汝辛茹撇撇嘴,做出一副很勉强的样子,可嘴角的笑意还是出卖了她心里的想法。

两姐妹向汝晖请了辞,带上两个丫头就往沐暖院走去。

忆兰一离开奢青龙的视线就像放飞自我,该说什么就说什么,完全不需要担心突然有个冷冰冰的眼神看过来。

沐暖院还是以前的那个样子,汝慕言让两个丫头去看看还有没有需要添置的东西,自己则拉着汝辛茹在秋千架上坐下。

“四姐姐可是有什么心事?若是姐姐不介意能否同沐儿讲讲,看看妹妹能不能给姐姐开导开导?”

汝慕言刚进院子就开门见山地把自己的想法说了出来,看汝辛茹一直闷闷不乐的样子,她心里头也很难受。

汝辛茹一看她这样说出来,有些为难地坐远一些。

这件事要她怎么好和六妹妹开口呢,毕竟汝慕言也是当事人之一呀!

看她支支吾吾扭扭捏捏不愿意直说的样子,汝慕言已经猜出来大半。

她也不能逼迫得太紧,总得给汝辛茹缓一缓思考的时间,于是便叫忆竹端上来一壶茶,打算慢慢地聊。

“四姐姐要是不好说,咱们还有不少时间,姐姐在这里待一会静静也好。

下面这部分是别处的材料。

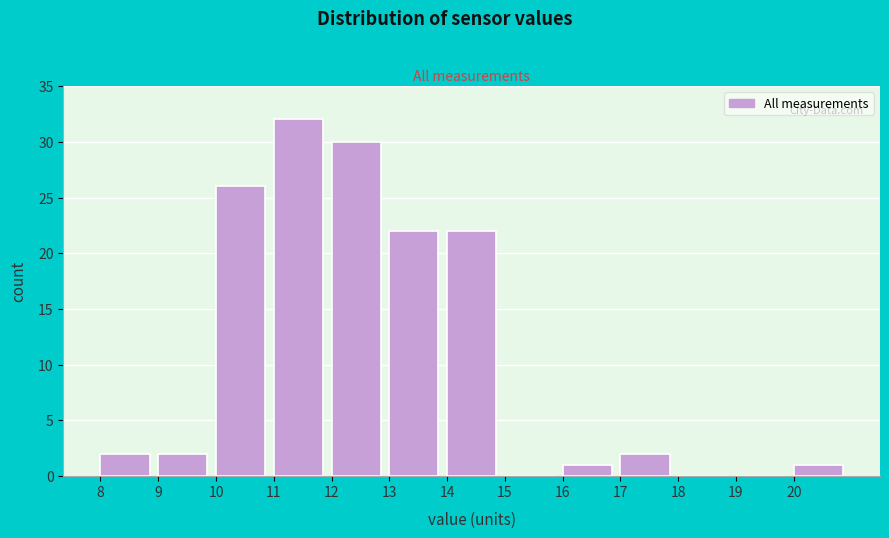

What is the height of the bar covering 17 to 18 on the x-axis? The values are not printed on the chart, so give them approximately, as read against the axis.

2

”

汝辛茹看着沐暖院的景致,明明和自己院子是一样的摆设,但汝慕言这里看起来就是有一种让人说不出的放松。

明明这里一直都有人打扫,六妹妹刚才为何要说来打点一下?

“你是借来沐暖院为由,特意叫我来这里坐坐的?”

汝慕言笑而不语,伸手替她倒好一杯热茶,不急不缓地端给她。

“沐儿是看四姐姐情绪不太好,只好用这个办法带姐姐出来透透气,四姐姐可不要怪罪沐儿才是。”

汝慕言怕她误会自己是因为想知道她的心事才过来的,女孩子都是敏锐又感性的。

她的四姐姐胆子虽然不小,可却是个自尊心极强的人!

然而汝辛茹并没有因此怪罪她,反倒抿了一口热茶,看着一晃一晃的藤花秋千,黯然神伤。

“六妹妹,那日在你的婚典上我见到表哥了。”

汝辛茹突如其来的这么一句话,让汝慕言有些措手不及。

表哥在她成亲那日也去了吗?可是她并没有看到奢棱奕的身影啊。

好像是知晓汝慕言心里所想,汝辛茹握着茶杯的手再次紧了紧,把自己的不开心都一股脑说出来。

“他站在离你和六妹夫远远的地方,就那样看着你们拜天地,连三姐姐的婚典都没去看。”

“在去尚书府之前,我瞒着母亲悄悄去过穆王府,你知道我看见表哥的时候他在干嘛吗?”

“他在作画,画的就是你和六妹夫拜堂成亲的那一瞬间。”

她一边说着一边又猛地灌了口茶,也许是灌得太急呛着喉咙,连着咳嗽了好几下。

“四姐姐……”

汝慕言刚想劝劝她,却被她伸手捂住了嘴。

“其实那天我就和表哥说清楚了我的心意,你知道表哥告诉我什么吗?”

“他告诉我他一直以来都只是拿我当妹妹看,从来没有往男女之情那方面想。”

“他说他喜欢的是六妹妹,此生也唯有六妹妹能入他的心。”

汝辛茹说这话的时候眼角落下两滴泪,吓得她急忙掏出手帕去替她擦拭。

“我喜欢表哥喜欢了十几年,现在他告诉我对我从来没有动过心,那他为什么要对我这么好?为什么?”

一旁的汝慕言听着这话就像是身临其境,很是动容。

要说这世上最残酷的莫过于爱而不得,以及单相思了。

她本无意于奢棱奕,上次在仙雅阁就已经说得清清楚楚,不曾想竟会连累了汝辛茹难受。

可是奢棱奕究竟喜欢她什么呢?

她从暮夏谷回来也不过半年时间,难不成要说对她一见钟情?

更何况她一个有夫之妇,奢棱奕是一个修养极好的人,应该知道什么能做什么不能做。

“所以四姐姐就这样放弃了?觉得自己没有得到幸福的希望了?”

汝慕言表面说得风轻云淡,其实内心波澜起伏,她虽希望有情人终成眷属,却不想别人步她的后尘。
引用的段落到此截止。